A US Reaper drone at Kandahar airfield (Credit: Jack Sanders/US Air Force)
The Bureau is today launching a new strand to its award-winning drones coverage – recording US drone and air strikes in Afghanistan.
So far in 2015 the Bureau has found reports of five confirmed US attacks, which reportedly killed 35-44 people, all described as insurgents or militants.
Nato’s combat mission in the country has now ended and the Afghan army and police have taken responsibility for security in the country.
Although the alliance has moved into a non-combat mission to train and advise the Afghan security forces, there is still a “US-led counter-terrorist mission”, Freedom Sentinel, running alongside it which has seen both air and drone strikes, as well as special forces raids since its launch on January 1.

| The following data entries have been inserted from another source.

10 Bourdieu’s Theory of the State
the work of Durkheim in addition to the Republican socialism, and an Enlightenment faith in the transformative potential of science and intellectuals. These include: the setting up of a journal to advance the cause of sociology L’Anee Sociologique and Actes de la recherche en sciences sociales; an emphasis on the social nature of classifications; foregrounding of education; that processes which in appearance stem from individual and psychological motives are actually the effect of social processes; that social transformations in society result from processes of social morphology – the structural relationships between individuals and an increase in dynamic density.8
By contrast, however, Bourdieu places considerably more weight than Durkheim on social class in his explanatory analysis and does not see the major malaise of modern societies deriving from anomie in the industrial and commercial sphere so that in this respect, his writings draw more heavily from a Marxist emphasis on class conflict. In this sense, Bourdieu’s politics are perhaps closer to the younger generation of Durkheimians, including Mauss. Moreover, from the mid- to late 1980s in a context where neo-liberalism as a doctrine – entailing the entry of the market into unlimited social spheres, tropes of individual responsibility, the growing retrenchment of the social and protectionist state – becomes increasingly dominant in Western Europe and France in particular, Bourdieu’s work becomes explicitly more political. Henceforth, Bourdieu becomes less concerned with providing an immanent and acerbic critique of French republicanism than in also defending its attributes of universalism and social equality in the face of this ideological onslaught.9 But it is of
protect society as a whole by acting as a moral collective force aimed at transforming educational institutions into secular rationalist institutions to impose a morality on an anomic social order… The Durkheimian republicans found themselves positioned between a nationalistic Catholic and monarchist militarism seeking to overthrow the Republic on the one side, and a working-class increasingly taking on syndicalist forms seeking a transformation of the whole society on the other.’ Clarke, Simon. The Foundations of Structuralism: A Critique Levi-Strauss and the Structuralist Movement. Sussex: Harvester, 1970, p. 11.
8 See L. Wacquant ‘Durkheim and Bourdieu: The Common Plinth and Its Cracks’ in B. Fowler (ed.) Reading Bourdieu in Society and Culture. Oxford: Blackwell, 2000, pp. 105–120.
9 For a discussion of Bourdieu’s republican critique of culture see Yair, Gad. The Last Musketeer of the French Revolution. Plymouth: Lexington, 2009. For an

Operation Enduring Freedom, the previous US mission in Afghanistan, was larger and more high profile than Freedom Sentinel.
The Bureau has decided to start tracking air and drone strikes in Afghanistan to help ensure there is public accountability for the international missions. Our similar work in Pakistan, Somalia and Yemen has been praised for helping to achieve that goal.
Yielding information about drone strikes in Afghanistan is problematic, a reflection of the risks facing journalists working in the country, as well as poor telecommunications coverage in some remoter parts.
“The problem is that the drones are guided by less and less intelligence as the troops withdraw”
– Graeme Smith, International Crisis Group
Partly as a result, there is believed to be under-reporting of such strikes.
The Bureau is aiming to improve transparency around drone and air strikes. It will be a gradual process to uncover greater information about the use of air power in the new, counter-terrorism context.
There are already concerns about the use of air and drone strikes in such a mission.
Graeme Smith, International Crisis Group’s senior analyst in Afghanistan, said: “The problem is that the drones are guided by less and less intelligence as the troops withdraw, pulling out assets such as surveillance balloons, while the reach of the Afghan government erodes.
“We know what happens in those circumstances because most of Waziristan [in Pakistan] has suffered through similar issues for the last decade. At worst, you end up with lawless zones patrolled from the sky by machines that can’t distinguish between war councils and wedding parties.”
The Bureau has started gathering open source information on the air and drone attacks in Afghanistan to generate a strike-by-strike record. We will try to expand our range of sources as the project progresses.